Exercise input:
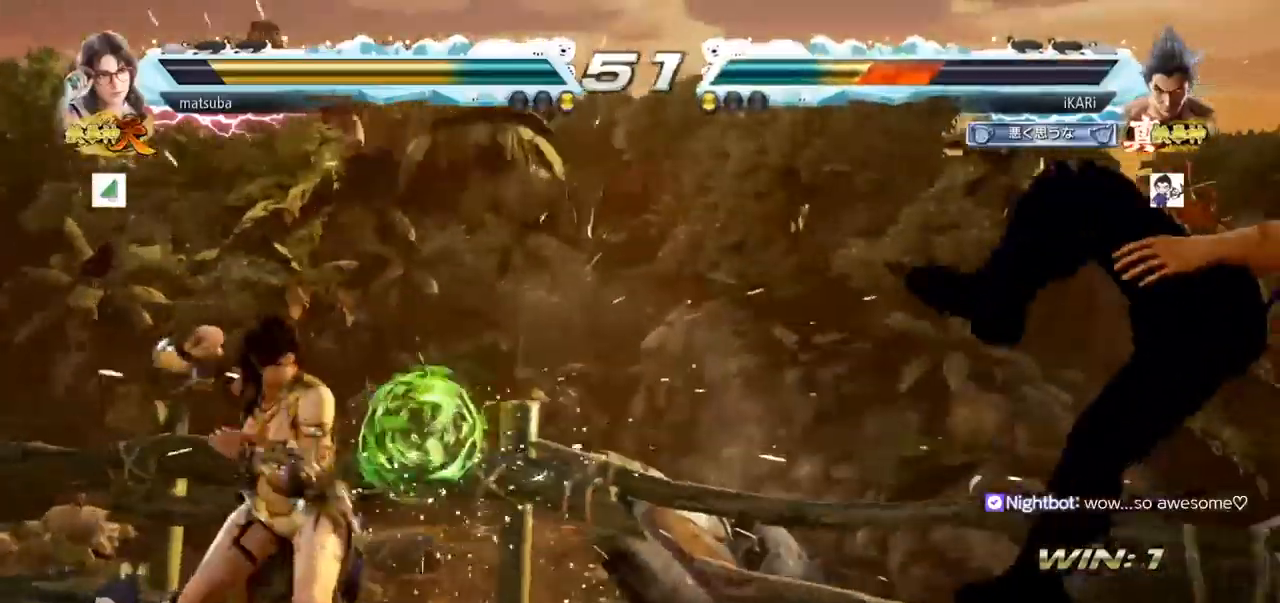
{"buttons": [], "left_stick": "right", "events": [[51, "left_stick", "right"], [201, "left_stick", "center"], [484, "left_stick", "right"]]}
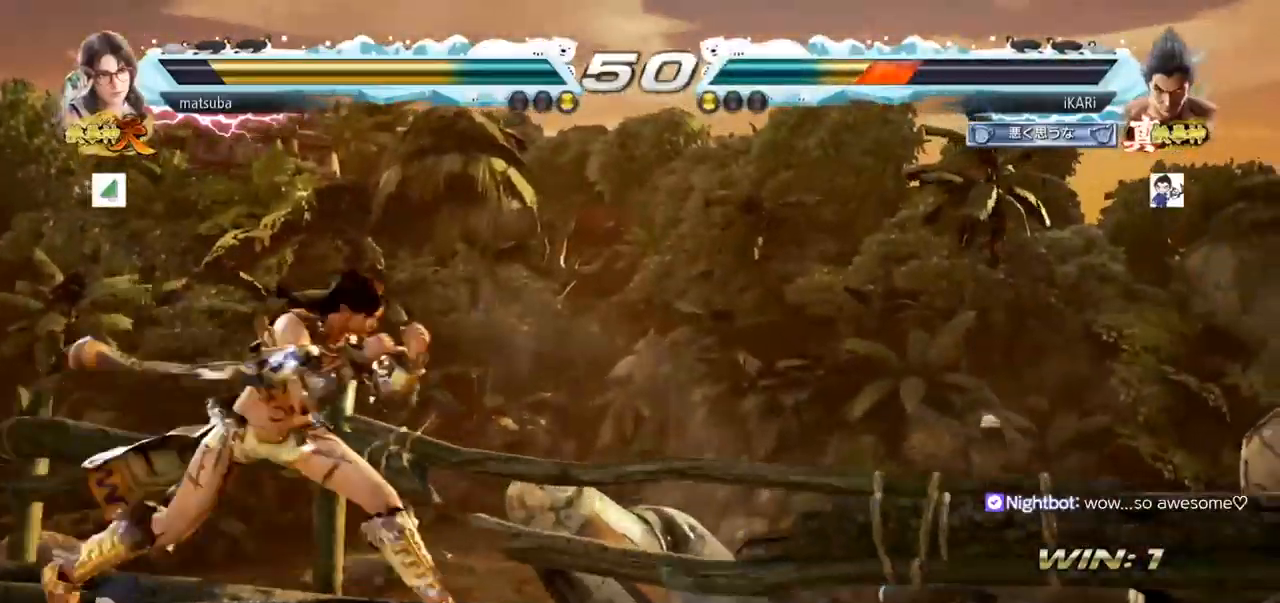
{"buttons": [], "left_stick": "center", "events": [[334, "left_stick", "center"], [384, "left_stick", "down"], [467, "left_stick", "center"]]}
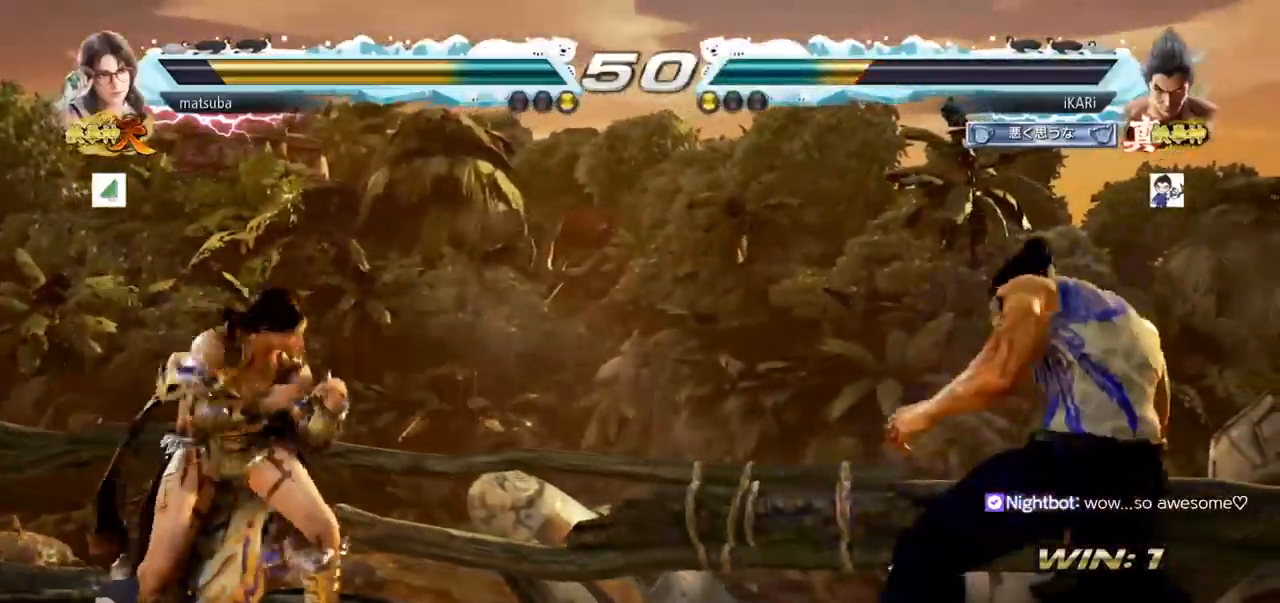
{"buttons": [], "left_stick": "center", "events": [[151, "left_stick", "down"], [217, "left_stick", "center"], [317, "TRIANGLE", "down"], [418, "TRIANGLE", "up"]]}
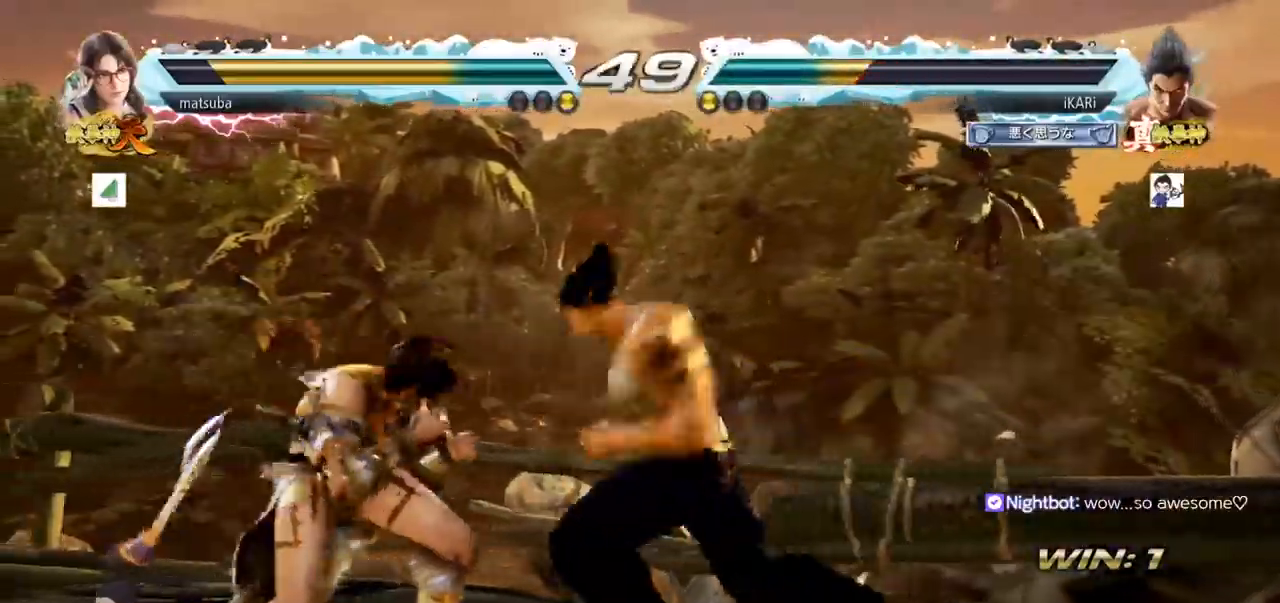
{"buttons": [], "left_stick": "right", "events": [[250, "left_stick", "right"]]}
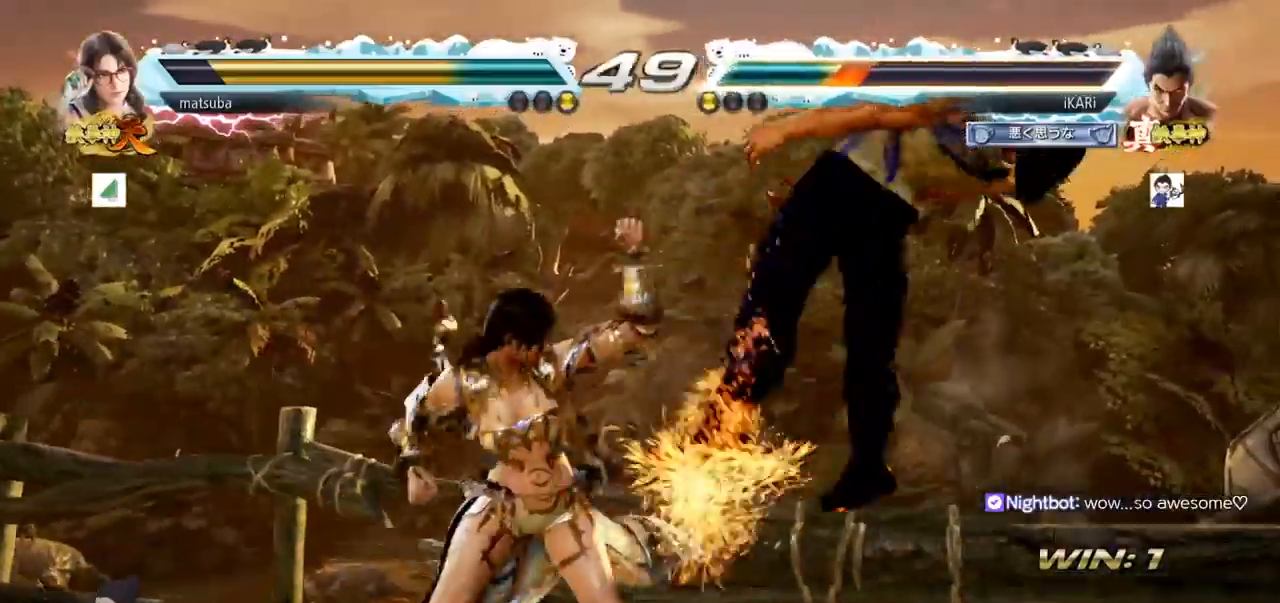
{"buttons": [], "left_stick": "center", "events": [[184, "left_stick", "center"]]}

Your assignment:
Filter on the word "down": copy each matching line from the entries above.

Written answer:
{"buttons": [], "left_stick": "center", "events": [[334, "left_stick", "center"], [384, "left_stick", "down"], [467, "left_stick", "center"]]}
{"buttons": [], "left_stick": "center", "events": [[151, "left_stick", "down"], [217, "left_stick", "center"], [317, "TRIANGLE", "down"], [418, "TRIANGLE", "up"]]}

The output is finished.